Making things a lot simpler
I’ve reworked the code for bitmap fonts that I had before. What I had previously was working but in the end was very complicated for no reason.
The new font library has the following (limited) features:
- request any TrueType font installed on the system, with some options (size, italic, bold, anti-aliased)
- using GDI, draw a bitmap of each character in a grid fashion and save in memory
- draw white characters on black background (choosing white for recoloring text just by multiplying the color)

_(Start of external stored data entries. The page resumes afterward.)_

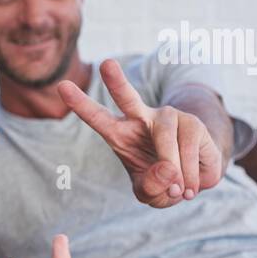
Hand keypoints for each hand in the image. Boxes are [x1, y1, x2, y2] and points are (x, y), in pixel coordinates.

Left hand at [58, 60, 222, 207]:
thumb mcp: (149, 193)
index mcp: (120, 133)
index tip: (62, 86)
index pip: (97, 117)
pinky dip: (190, 177)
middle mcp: (143, 119)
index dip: (80, 104)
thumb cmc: (163, 182)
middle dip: (117, 81)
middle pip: (128, 98)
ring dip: (173, 172)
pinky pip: (188, 151)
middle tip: (106, 64)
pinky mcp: (193, 124)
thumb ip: (150, 187)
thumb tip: (167, 168)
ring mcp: (169, 118)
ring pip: (166, 140)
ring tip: (177, 192)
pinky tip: (190, 186)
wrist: (195, 179)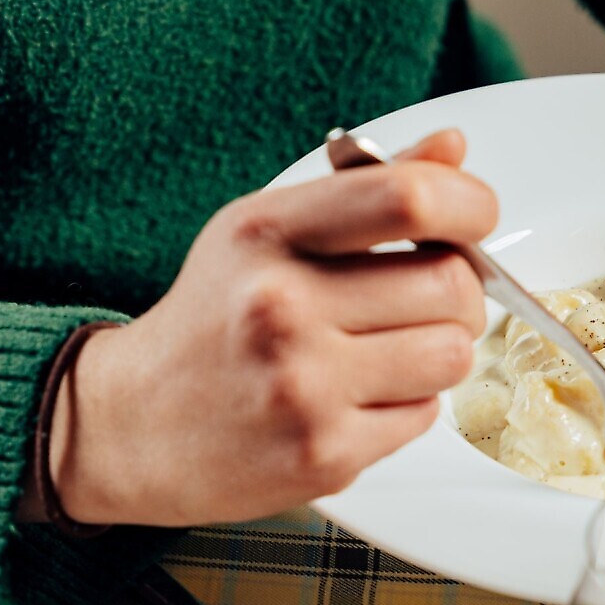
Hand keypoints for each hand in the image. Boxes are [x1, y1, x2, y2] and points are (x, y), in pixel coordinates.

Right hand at [44, 130, 497, 526]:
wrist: (131, 424)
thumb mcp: (266, 233)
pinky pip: (425, 416)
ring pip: (452, 354)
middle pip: (450, 283)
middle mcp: (281, 306)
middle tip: (431, 297)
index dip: (468, 204)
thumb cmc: (213, 320)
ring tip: (392, 350)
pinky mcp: (324, 454)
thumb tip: (453, 149)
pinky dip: (409, 405)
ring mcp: (303, 386)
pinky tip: (358, 397)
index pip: (407, 198)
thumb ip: (364, 191)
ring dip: (441, 351)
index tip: (473, 216)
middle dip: (461, 289)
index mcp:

- drawing with 24-bit RGB colors, another step is required to transform to 32-bit RGBA, filtering black pixels to become transparent pixels
- save each glyph metrics (limited to space of each character, before / after spacing) and UV coords
- bundle data in a Font C struct
typedef struct {
uint width;
int spacing_before;
int glyph_width;
int spacing_after;
float uv_x;
float uv_y;
float uv_width;
float uv_height;
} Glyph;
typedef struct {
char name[64];
uint size;
bool italic;
bool bold;
bool anti_aliased;
Image *image;
Glyph data[256];
} Font;
There, it’s very basic, but it actually has everything needed to render text.
It wasn’t too difficult to use that in an openGL sample
- import the font image to create the texture
- use a textured quad for each character
- the font libary has a function to get UV coords of each glyph
- enable blending
And voila!

Sadly this obviously only works on Windows, I might have a hard time porting it on other platforms, though I’ll always have the option of pre-baking my bitmap fonts on Windows and embed those in libraries.
Why do all this while something like freetype exists? Well I don’t want to add any more dependencies. I feel like I have too many already.
What’s next?
I will work on completing unit tests for base libraries (math, core, image). That will certainly take quite a bit of time, but it’s been nagging at me for a while now.
I won’t write unit tests for higher level libraries, but I think those three are basic enough to warrant to be checked thoroughly, and that a bug in those functions could cause me a lot of headaches later on.
Unfortunately I don’t expect to have cool results to showcase in the near future… actually a fully fledged unit test suite is kind of cool in itself, it’s bug-proofing the code!